[[ SUPPLIED PASSAGE open ]]

The Soccer Player's Struggle With Nutrition

The world's largest association for professionals in the exercise and sport sciences is called the American College of Sports Medicine. They hold their annual meeting after Memorial Day each year.

When I attend these meetings, the first thing I look for are presentations having to do with soccer, and there is enough to keep me happy meeting people from all over the world who share my interests.

One thing bothered me this year, though, and this bothers all my colleagues who deal with sports teams. Nearly half the presentations on soccer were either directly or peripherally related to nutrition or fluid replenishment. In each case, the studies were critical of the food or fluid selections that soccer players make.

The same decades-old mantra was expressed: too much protein and fat, too little carbohydrate to adequately fuel muscles for the physical demands of soccer. This was regardless of age and sex. Males and females, from professionals to youth they all chose the wrong foods.

My friends in other sports say the same thing. The research indicating that carbohydrate should be the bulk of caloric intake (about two-thirds of all calories) has been around for decades. The scientific community is well aware of the benefits of a high-carbohydrate diet for the competitive athlete and has been for nearly half a century.

Some sports and athletes (mostly endurance athletes like runners, cyclists, triathletes and cross-country skiers) are more conscious about nutrition and generally are pretty good about their commitment to their diet. Other sports are the worst those being aesthetic sports like figure skating, diving, gymnastics and synchronized swimming, where eating disorders are not uncommon.

An interesting interview with a quarterfinalist team in the 1994 men's World Cup revealed that half the starting-field players felt that what they ate had nothing to do with how they performed. Nothing could be further from the truth.

[[ SUPPLIED PASSAGE closed ]]

▶ _WORK REQUEST 1_
For each statement, say yes or no depending on whether it agrees with the article on soccer players and nutrition, and quote the exact words from the article that decide it. (a) The American College of Sports Medicine holds its annual meeting after Memorial Day. (b) The studies found that only professional male players chose the wrong foods. (c) Endurance athletes are described as the worst about nutrition.
▶ _WORK REQUEST 2_
Summarize the article on soccer players and nutrition in two sentences.
The material has nothing to do with these tasks.

[[ INFORMATION open ]]

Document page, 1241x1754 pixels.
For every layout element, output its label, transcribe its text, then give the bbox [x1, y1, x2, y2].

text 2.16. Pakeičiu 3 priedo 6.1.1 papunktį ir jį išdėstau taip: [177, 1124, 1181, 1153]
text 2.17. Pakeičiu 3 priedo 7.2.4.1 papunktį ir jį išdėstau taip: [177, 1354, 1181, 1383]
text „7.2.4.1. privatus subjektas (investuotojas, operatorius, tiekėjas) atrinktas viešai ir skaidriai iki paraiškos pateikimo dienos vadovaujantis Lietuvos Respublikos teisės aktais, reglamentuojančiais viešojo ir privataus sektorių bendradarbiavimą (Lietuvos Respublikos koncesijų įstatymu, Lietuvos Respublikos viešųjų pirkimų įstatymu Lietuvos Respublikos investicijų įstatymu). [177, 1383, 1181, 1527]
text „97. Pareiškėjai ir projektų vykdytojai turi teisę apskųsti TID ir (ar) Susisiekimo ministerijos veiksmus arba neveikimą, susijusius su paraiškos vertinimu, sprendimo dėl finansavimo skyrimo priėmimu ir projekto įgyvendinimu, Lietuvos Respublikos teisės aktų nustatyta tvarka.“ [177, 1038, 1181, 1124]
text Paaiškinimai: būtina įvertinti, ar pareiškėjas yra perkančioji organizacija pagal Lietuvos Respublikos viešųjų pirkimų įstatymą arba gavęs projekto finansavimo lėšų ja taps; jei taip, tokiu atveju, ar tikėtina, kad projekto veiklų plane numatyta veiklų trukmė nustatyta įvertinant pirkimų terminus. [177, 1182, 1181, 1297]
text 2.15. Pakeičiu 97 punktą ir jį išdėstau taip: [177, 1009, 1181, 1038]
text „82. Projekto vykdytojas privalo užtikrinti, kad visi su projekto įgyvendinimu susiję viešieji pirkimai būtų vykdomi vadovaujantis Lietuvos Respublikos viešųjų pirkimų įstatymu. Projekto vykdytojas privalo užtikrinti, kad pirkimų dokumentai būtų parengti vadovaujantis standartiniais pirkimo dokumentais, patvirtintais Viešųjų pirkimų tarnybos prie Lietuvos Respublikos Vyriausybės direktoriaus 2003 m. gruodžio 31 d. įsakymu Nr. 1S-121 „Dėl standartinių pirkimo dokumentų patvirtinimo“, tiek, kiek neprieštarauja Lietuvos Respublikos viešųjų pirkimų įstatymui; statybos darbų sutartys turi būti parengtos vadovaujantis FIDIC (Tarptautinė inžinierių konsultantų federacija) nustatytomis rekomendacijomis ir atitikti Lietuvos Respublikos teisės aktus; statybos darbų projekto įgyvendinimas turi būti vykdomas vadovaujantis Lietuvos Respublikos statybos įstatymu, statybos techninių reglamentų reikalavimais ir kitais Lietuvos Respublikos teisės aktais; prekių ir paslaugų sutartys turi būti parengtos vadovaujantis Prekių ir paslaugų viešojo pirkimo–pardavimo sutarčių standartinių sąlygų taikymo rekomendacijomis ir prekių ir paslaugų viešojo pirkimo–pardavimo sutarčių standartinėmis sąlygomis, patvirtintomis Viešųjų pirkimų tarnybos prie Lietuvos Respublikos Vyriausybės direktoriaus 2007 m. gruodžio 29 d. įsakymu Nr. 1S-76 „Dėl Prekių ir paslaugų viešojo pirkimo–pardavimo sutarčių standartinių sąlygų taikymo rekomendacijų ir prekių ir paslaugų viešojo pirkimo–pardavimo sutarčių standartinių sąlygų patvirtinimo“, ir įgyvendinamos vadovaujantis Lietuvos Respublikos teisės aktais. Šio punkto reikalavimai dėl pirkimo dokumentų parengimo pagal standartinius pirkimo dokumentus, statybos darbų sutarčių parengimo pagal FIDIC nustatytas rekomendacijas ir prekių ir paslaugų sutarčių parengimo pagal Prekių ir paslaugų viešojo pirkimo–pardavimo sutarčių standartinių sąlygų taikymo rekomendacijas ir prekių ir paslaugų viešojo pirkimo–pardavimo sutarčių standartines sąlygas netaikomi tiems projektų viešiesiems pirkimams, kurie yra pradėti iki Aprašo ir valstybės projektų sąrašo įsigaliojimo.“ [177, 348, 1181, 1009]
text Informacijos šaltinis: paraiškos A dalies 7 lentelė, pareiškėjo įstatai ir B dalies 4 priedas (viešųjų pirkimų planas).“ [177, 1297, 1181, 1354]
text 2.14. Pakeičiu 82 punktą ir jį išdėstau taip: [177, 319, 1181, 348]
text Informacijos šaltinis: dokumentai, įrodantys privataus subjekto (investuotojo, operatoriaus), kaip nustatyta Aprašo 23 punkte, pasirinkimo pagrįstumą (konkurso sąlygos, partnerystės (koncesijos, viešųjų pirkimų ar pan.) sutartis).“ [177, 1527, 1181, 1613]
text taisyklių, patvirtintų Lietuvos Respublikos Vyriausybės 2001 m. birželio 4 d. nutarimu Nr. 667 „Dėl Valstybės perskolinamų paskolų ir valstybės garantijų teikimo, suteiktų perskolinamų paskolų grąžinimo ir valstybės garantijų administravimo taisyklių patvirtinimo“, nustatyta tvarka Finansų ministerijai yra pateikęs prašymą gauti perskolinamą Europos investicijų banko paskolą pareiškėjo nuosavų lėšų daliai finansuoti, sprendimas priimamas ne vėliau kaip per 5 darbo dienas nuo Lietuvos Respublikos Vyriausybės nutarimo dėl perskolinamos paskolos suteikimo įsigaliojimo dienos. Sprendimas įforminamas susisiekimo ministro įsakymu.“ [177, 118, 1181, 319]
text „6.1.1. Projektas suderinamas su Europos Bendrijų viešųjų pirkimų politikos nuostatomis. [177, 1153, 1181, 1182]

[[ INFORMATION closed ]]

▶ _OUTPUT 1_
(a) Yes: "They hold their annual meeting after Memorial Day each year."
(b) No: "Males and females, from professionals to youth they all chose the wrong foods."
(c) No: "are more conscious about nutrition and generally are pretty good about their commitment to their diet."

▶ _OUTPUT 2_
Nearly half the soccer presentations at this year's American College of Sports Medicine meeting concerned nutrition or fluid replenishment, and every one criticized the food or fluid choices soccer players make. Players of both sexes and all levels ate too much protein and fat and too little carbohydrate, even though the benefits of a high-carbohydrate diet for competitive athletes have been known for decades.